Corrida Mortal nasceu com vocação para o trash. Mas não é. Nova versão de Death Race 2000, fita que trazia David Carradine e Silvester Stallone como dois corredores de um rally da morte, o longa que estréia hoje nos cinemas brasileiros transporta a ação das ruas para um presídio e aposta suas fichas na figura do valentão Jason Statham (Adrenalina e Snatch – Porcos e Diamantes) como um presidiário justiceiro. As mudanças não poderiam ser mais acertadas. De clássico do cinema B americano, Corrida Mortal se transforma em um ótimo filme de ação, assumidamente violento, sem se preocupar muito com aquela onda chata do politicamente correto. “É um filme, não vão se encrencar com isso!”, disse Statham, em entrevista para divulgar o filme, em Los Angeles.

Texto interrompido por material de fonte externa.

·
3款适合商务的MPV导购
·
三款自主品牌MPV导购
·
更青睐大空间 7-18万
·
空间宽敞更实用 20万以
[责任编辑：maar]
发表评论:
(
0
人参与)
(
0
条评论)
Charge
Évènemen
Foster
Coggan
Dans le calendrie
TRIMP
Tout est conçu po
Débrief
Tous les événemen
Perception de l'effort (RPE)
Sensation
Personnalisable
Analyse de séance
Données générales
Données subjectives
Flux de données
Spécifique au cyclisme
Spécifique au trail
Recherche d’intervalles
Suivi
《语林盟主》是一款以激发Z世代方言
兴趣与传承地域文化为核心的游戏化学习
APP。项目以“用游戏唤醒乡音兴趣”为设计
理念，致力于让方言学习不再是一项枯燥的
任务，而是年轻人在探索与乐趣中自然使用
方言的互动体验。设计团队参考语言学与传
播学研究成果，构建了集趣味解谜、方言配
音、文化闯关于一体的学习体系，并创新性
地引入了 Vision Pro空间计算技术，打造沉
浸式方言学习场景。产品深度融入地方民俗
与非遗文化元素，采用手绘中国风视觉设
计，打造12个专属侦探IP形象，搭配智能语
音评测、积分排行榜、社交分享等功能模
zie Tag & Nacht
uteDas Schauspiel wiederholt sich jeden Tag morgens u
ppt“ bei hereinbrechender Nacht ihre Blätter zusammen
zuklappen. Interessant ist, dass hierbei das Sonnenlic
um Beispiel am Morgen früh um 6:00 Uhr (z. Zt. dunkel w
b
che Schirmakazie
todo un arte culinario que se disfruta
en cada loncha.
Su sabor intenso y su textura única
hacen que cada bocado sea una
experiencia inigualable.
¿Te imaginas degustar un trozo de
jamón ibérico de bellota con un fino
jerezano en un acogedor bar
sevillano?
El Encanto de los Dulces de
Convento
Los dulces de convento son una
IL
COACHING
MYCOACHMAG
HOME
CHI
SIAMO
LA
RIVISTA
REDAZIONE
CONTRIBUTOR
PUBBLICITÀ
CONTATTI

Statham é de uma honestidade rara em Hollywood. O grandalhão, assim como o diretor Paul W. S. Anderson (Resident Evil) não se envergonharam em dizer que o filme era uma pancadaria só e que o sangue derramado fazia parte do negócio. “Sempre quis rodar uma nova versão desde sempre. Ele marcou minha adolescência. É violento? Talvez, mas é divertido. Por que só podemos nos divertir com o que é politicamente correto? É ficção, gente, é filme”, disse Anderson, sobre as cenas de morte. Isso porque ele optou por tirar do roteiro o bônus que cada corredor ganhava ao atropelar um pedestre…
Anderson afirmou também não conseguir pensar em outro astro que não Statham para viver Jensen James, sujeito que vai para o xilindró acusado de matar a mulher. Com seu estilo brutamontes, não demora para que James chame a atenção de Hennesey (a sempre ótima Joan Allen), diretora malvadona do presídio, que comanda corridas de carro entre seus detentos. As competições são tão lucrativas quanto perigosas: os retardatários podem morrer no meio do caminho. Hennesey precisa de um substituto para Frankenstein (voz de David Carradine, em participação especial), pseudônimo para um dos melhores e mais carismáticos pilotos da competição, que acaba morto em uma de suas corridas. Se for bem, Jensen sai da cadeia.
“Foi divertidíssimo, pude interpretar uma vilãzona, daquelas malévolas, que têm a ruindade primitiva dentro e si”, divertiu-se Joan, três vezes indicada ao Oscar, mas sem nenhum preconceito com o gênero. “É bom mudar de ares, variar um pouco”, disse Joan, que também não se importava muito com tanta violência nas telas. “É um tema violento, não dá para fugir muito de cenas assim, né?”, disse. Joan, Statham e o diretor Anderson estão certos: não dá para fazer omelete sem quebrar os ovos. Se fosse leve, politicamente correto, Corrida Mortal não escaparia de ser uma grande chatice.